AIで「動物とコミュニケーションを図る」プロジェクトが25億円を調達
初期バージョンはさまざまな動物の音声録音の中からパターンを特定できる
同NPOは、2030年までに人間が他の種とコミュニケーションがとれるようにするか、少なくとも彼らが何を言っているのかを理解できるようにしたいと考えている。彼らは、これまでシロイルカやカラス、キンカチョウなど特定の動物の発声パターンに関する研究を行っているほか、ChatGPTに類似したものに進化させることを目指す基礎モデルを開発しており、2022年にリリースした初期バージョンは、機械学習技術を駆使してさまざまな動物の音声録音の中からパターンを特定することができるという。 アース・スピーシーズ ・プロジェクトは設立以来、査読付き論文を5本発表し(現在6本目も準備中)、3本の論文を自費出版している。これらの論文の一部は特定の種に関連したもので、他は基礎モデルに関するものだ。 アース・スピーシーズ ・プロジェクトは、シリコンバレー出身である創業メンバーのコネクションを活かし、ビリオネアからの寄付で事業を運営してきた。ラスキンがホフマンと出会ったのは、彼がMozillaで取締役を務め、Firefoxの設計に携わっていたときのことだ。ラスキンは、2015年に初めてホフマンにアース・スピーシーズ ・プロジェクトのアイデアを共有した。 ■地球と人類の生命を維持することにつながる 「ホフマンは、文化や言語を持つのは人間だけでないことがわかったときに何が起こるのか、そしてそれが人類と自然との関係にどのような変化をもたらすのかという哲学的な話に魅了された」とラスキンは言う。彼は、2022年に気候変動対策に取り組む友人から、パウエル・ジョブズのWaverley Street Foundationを紹介されたという。ラスキンは、動物をより人間的に見せることで、動物や生物多様性に対する人々の関心が高まり、地球と人類の生命を維持することにつながると考えている。

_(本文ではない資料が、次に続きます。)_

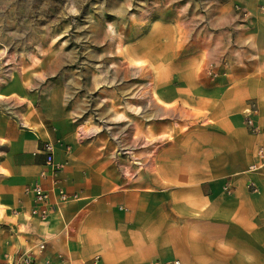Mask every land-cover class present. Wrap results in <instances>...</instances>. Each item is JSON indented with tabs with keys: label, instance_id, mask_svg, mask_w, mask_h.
Listing matches in <instances>:
<instances>
[{
	"label": "crops",
	"instance_id": "obj_1",
	"mask_svg": "<svg viewBox=\"0 0 264 264\" xmlns=\"http://www.w3.org/2000/svg\"><path fill=\"white\" fill-rule=\"evenodd\" d=\"M233 1L250 16L211 0L202 20L148 23L120 55L125 86L0 85V264H264V167L249 169L264 147V0ZM44 141L76 197L31 215Z\"/></svg>",
	"mask_w": 264,
	"mask_h": 264
},
{
	"label": "rangeland",
	"instance_id": "obj_2",
	"mask_svg": "<svg viewBox=\"0 0 264 264\" xmlns=\"http://www.w3.org/2000/svg\"><path fill=\"white\" fill-rule=\"evenodd\" d=\"M211 5V0H0V85L23 80L30 92L52 86L65 92L70 87L71 93L79 84L125 86L120 55L148 23L202 20ZM146 75L140 72V86Z\"/></svg>",
	"mask_w": 264,
	"mask_h": 264
},
{
	"label": "built area",
	"instance_id": "obj_3",
	"mask_svg": "<svg viewBox=\"0 0 264 264\" xmlns=\"http://www.w3.org/2000/svg\"><path fill=\"white\" fill-rule=\"evenodd\" d=\"M256 112V107L254 103L250 102L244 108V113L246 116L245 122L246 126L250 132H257V127L253 122L252 116ZM40 153L44 156L43 167L40 171L39 177L41 179H48L49 184L45 186L43 183L37 181L32 185H29L25 188V192L30 194L33 198L35 205L30 209L31 215L39 214L40 205L48 204L50 199H53L52 206H58L62 203H65L73 198L76 195H68L64 189L59 185L57 174L60 170L58 163L54 159L55 146L52 141H44L39 146ZM257 161L249 166L250 171H257L260 168L264 167V147H259L256 151ZM250 187L254 190L253 183H250ZM45 210L43 211L44 215ZM40 248H43V244L39 245ZM99 258L95 257L93 259V264L98 262ZM9 264H35V260L30 256L26 255L22 259L12 260ZM155 264H179L178 261L175 262H157Z\"/></svg>",
	"mask_w": 264,
	"mask_h": 264
}]
</instances>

さまざまな生物の録音を収集が必要という学習データへのアクセスが最大の課題
ホフマンは、過去3年間に渡って年間100万ドルの資金をアース・スピーシーズ ・プロジェクトに提供してきた。ブロックチェーン業界のビリオネアであるクリス・ラーセンや、インターネットアーカイブ、マイクロソフトの共同創業者だった故ポール・アレンのポール・G・アレン・ファミリー財団も同NPOに寄付をしている。 ラスキンによると、このプロジェクトにおける最大の課題は、学習データへのアクセスだという。大規模言語モデルがインターネット上のあらゆるデータで学習できるのとは異なり、アース・スピーシーズ ・プロジェクトではさまざまな生物の録音を収集する必要がある。また、同NPOが保有するデータを含め、ノイズの多い環境から個々の動物の鳴き声を分離するのは技術的に困難だ。 さらに、動物のコミュニケーションを理解するためのAIモデルは、人間用のモデルと同じく計算コストが高いにも関わらず、資金が集まりにくいという問題もある。この研究に対する懐疑論者たちは、動物のコミュニケーションを翻訳するという考えは、それらが人間の声と類似性があることを前提としているが、そもそもそうではない可能性があると指摘している。 アース・スピーシーズ ・プロジェクトは非営利団体ではあるが、創業者メンバーたちは、起業家の目線で事業を運営している。ラスキンは、今回獲得した寄付金を一般的なスタートアップが初めてクローズした大型ラウンドのようなものだと捉えている。生物学者たちは、野生動物の録音データを解読するために彼らの基礎モデルを使用しており、例えばカラスが巣立とうとしているときに発する音を判別できるという。「今の我々に必要なのは、資金調達だ」と彼は語った。